A mudança no protocolo para o uso da cloroquina gerou impasse esta semana. Ontem (20), pesquisadores de quatro entidades alegaram que nenhum estudo apresentado até o momento comprovou a eficácia do medicamento contra o coronavírus.

Em nota emitida em conjunto, especialistas da Fiocruz, da USP, da Universidade Federal do Rio de Janeiro (UFRJ), da Universidade do Estado do Amazonas (UEA) e da Academia Nacional de Medicina, consideram “não ser mais ético fazer o uso do medicamento”.

Segundo sugerem os pesquisadores, alguns estudos alertam para o uso da cloroquina e da Hidroxicloroquina. “Nenhum estudo observacional publicado sugeriu claro benefício. Pelo contrário, vários indicaram potenciais malefícios”, afirmam.

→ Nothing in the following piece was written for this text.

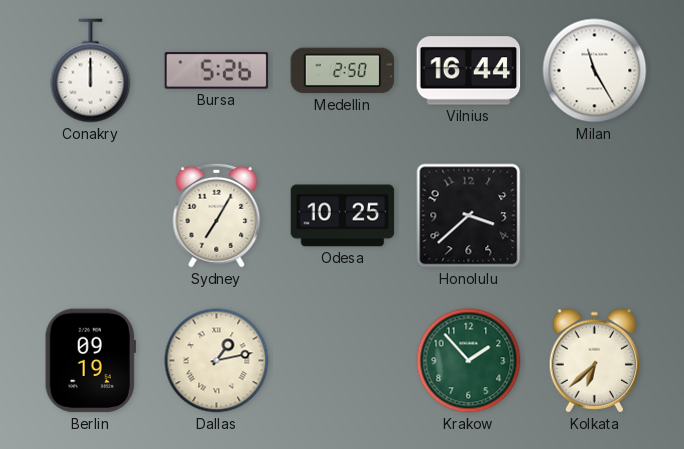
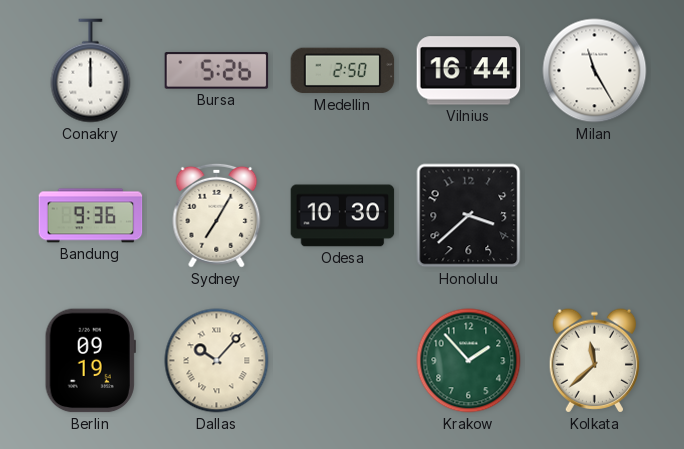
Bandung: none -> 9:36
Odesa: 10:25 -> 10:30
Dallas: 1:13 -> 10:07
Kolkata: 6:38 -> 11:38
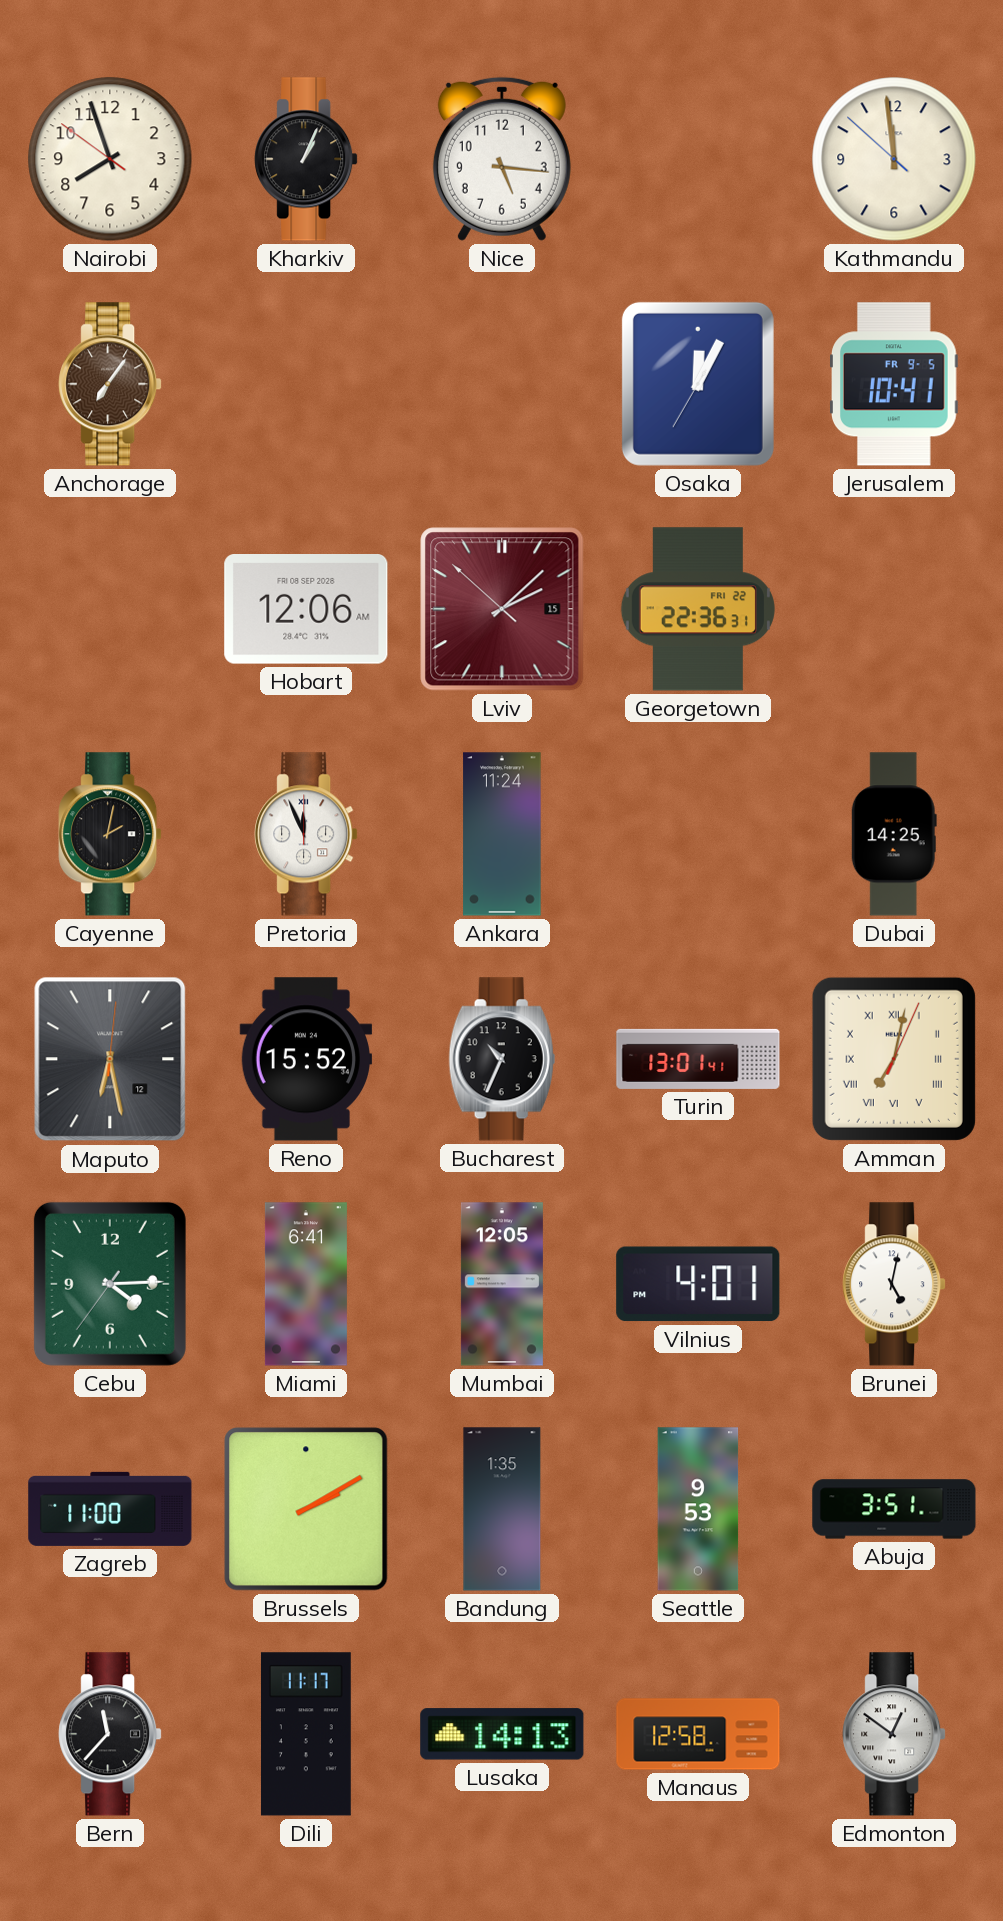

A Sociedade Brasileira de Infectologia (SBI) se posicionou com cautela sobre a adoção dos medicamentos. “A ciência deve ser a luz que norteia um país e o mundo nas decisões médicas sobre tratamentos”, diz.- como aponta o jornal O Tempo.

Esta semana, o Ministério da Saúde incluiu a cloroquina e a hidroxicloroquina no tratamento de pacientes que apresentam sintomas leves. A prescrição dos medicamentos deve ser decidida pelos médicos e os pacientes também precisam concordar.